> [Required action 1]: Rewrite the part of the text on data-intensive research starting at "- Digging into Image" and ending at "something in common.", changing "panel discussion" to "roundtable".
> [Required action 2]: In the text on data-intensive research, which organization released the report "One Culture"?

> [Text section]:
The sciences have led the data revolution because of their very nature, and the humanities’ “data” started out as mostly collections of digital creative works; but there are legitimate “pure data” endeavors that are exclusive (mostly) of science. The Council on Library and Information Resources has just released a report, “One Culture. Computationally Intensive Research in the Humanities and Social Sciences: A Report on the Experiences of First Respondents to the Digging Into Data Challenge,” based on interviews of recipients of grants through the Digging into Data program, led by the NEH, who partnered with JISC in the UK, SSHRC in Canada, and NSF. The table of contents, listing the cases studied, is informative:
- Using Zotero and TAPOR on the Old Bailey Proceedings: Data Mining with Criminal Intent (DMCI)
- Digging into the Enlightenment: Mapping the Republic of Letters
- Towards Dynamic Variorum Editions (DVE)
- Mining a Year of Speech
- Harvesting Speech Datasets for Linguistic Research on the Web
- Structural Analysis of Large Amounts of Music Information (SALAMI)
- Digging into Image Data to Answer Authorship Related Questions (DID-ARQ)
- Railroads and the Making of Modern America
A summit of directors of the highest-level US agencies (OSTP, NSF, NIH, DOE, DOD, DARPA, and USGS) met on 29 March 2012 in a panel discussion at AAAS (moderated by Steve Lohr, a reporter from the New York Times), “Challenges and Opportunities in Big Data.” They declared their support for (or at least activity in) “big, i.e. supported by large or wealthy institutions) data.” Reaction was from academia and industry. Significant was that so many institutions are sitting up and taking notice that “data” is not an ancillary activity distributed among pockets throughout the world. It was an interdisciplinary meeting where the participants truly had something in common.

> [Supplied data]:
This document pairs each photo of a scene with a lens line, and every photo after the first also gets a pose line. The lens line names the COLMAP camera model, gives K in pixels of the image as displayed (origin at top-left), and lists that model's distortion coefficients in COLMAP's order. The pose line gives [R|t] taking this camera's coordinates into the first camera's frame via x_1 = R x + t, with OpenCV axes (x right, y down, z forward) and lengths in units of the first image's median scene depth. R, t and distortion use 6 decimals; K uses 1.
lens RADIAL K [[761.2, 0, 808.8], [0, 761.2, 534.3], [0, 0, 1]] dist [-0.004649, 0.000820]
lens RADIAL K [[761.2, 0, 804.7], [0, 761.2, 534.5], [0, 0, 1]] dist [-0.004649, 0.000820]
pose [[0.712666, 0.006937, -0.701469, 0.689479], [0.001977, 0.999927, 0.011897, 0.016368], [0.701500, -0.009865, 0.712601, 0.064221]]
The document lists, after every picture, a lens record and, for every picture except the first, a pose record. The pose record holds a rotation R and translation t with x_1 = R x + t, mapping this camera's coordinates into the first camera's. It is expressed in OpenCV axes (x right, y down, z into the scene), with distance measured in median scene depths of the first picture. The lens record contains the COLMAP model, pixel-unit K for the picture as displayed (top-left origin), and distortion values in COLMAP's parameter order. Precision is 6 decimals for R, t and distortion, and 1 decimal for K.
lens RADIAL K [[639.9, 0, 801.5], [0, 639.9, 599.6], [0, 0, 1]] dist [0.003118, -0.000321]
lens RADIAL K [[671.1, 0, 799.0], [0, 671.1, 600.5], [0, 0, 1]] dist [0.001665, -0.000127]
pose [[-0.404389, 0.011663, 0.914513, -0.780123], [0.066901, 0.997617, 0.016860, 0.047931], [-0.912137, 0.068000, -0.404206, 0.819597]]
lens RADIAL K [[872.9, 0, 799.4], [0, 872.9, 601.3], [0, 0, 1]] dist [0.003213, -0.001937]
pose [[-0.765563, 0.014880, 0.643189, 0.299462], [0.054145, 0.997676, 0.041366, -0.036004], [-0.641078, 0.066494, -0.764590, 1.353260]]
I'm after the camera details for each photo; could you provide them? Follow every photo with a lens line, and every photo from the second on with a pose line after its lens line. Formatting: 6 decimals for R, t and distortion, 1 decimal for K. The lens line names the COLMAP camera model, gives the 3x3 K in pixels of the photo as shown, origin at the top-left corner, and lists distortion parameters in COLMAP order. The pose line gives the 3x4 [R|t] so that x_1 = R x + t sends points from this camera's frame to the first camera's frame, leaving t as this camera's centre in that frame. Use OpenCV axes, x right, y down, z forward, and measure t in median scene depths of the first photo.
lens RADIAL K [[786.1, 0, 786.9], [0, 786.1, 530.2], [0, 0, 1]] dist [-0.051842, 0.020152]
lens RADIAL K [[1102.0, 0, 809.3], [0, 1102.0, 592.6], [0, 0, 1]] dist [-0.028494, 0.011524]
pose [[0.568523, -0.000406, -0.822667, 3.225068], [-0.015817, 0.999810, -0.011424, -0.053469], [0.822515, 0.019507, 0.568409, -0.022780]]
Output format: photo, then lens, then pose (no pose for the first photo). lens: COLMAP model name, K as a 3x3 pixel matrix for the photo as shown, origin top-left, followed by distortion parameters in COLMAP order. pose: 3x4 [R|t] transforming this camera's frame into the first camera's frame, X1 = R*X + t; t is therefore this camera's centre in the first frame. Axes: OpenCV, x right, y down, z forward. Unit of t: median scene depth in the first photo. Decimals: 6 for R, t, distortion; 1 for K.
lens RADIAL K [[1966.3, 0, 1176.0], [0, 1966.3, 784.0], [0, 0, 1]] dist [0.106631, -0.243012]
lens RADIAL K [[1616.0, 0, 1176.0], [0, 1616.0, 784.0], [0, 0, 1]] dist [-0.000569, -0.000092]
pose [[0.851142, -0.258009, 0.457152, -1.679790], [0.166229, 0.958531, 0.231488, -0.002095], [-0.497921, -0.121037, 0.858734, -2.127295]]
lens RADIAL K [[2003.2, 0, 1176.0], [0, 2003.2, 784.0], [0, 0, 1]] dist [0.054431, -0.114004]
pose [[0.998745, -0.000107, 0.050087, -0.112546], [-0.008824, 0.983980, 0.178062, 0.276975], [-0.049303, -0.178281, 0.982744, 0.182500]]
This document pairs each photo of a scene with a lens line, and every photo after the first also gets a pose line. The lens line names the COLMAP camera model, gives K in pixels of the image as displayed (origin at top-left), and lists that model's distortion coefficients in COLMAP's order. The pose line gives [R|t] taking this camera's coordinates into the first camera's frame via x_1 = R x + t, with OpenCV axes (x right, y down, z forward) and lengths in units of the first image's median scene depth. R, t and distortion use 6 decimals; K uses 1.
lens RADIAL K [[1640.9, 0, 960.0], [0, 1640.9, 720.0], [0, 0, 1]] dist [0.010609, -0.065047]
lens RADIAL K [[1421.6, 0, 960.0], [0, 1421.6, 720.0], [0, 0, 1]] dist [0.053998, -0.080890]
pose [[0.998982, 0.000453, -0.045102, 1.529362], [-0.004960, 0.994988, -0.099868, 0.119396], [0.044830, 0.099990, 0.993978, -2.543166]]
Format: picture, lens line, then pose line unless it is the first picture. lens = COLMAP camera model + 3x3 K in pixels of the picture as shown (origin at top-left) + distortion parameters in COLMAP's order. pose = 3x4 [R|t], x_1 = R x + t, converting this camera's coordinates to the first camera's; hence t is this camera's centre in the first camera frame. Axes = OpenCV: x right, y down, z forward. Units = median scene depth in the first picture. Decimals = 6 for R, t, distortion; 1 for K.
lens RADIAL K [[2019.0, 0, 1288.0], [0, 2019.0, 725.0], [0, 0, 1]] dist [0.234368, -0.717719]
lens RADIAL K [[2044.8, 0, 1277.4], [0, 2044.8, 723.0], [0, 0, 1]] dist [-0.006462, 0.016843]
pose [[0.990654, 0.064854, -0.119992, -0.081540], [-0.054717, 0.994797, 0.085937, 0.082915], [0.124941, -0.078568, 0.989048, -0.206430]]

> [Exercise solution 1]:
- Digging into Image Data to Answer Authorship Related Questions (DID-ARQ)
- Railroads and the Making of Modern America
A summit of directors of the highest-level US agencies (OSTP, NSF, NIH, DOE, DOD, DARPA, and USGS) met on 29 March 2012 in a roundtable at AAAS (moderated by Steve Lohr, a reporter from the New York Times), “Challenges and Opportunities in Big Data.” They declared their support for (or at least activity in) “big, i.e. supported by large or wealthy institutions) data.” Reaction was from academia and industry. Significant was that so many institutions are sitting up and taking notice that “data” is not an ancillary activity distributed among pockets throughout the world. It was an interdisciplinary meeting where the participants truly had something in common.

> [Exercise solution 2]: The Council on Library and Information Resources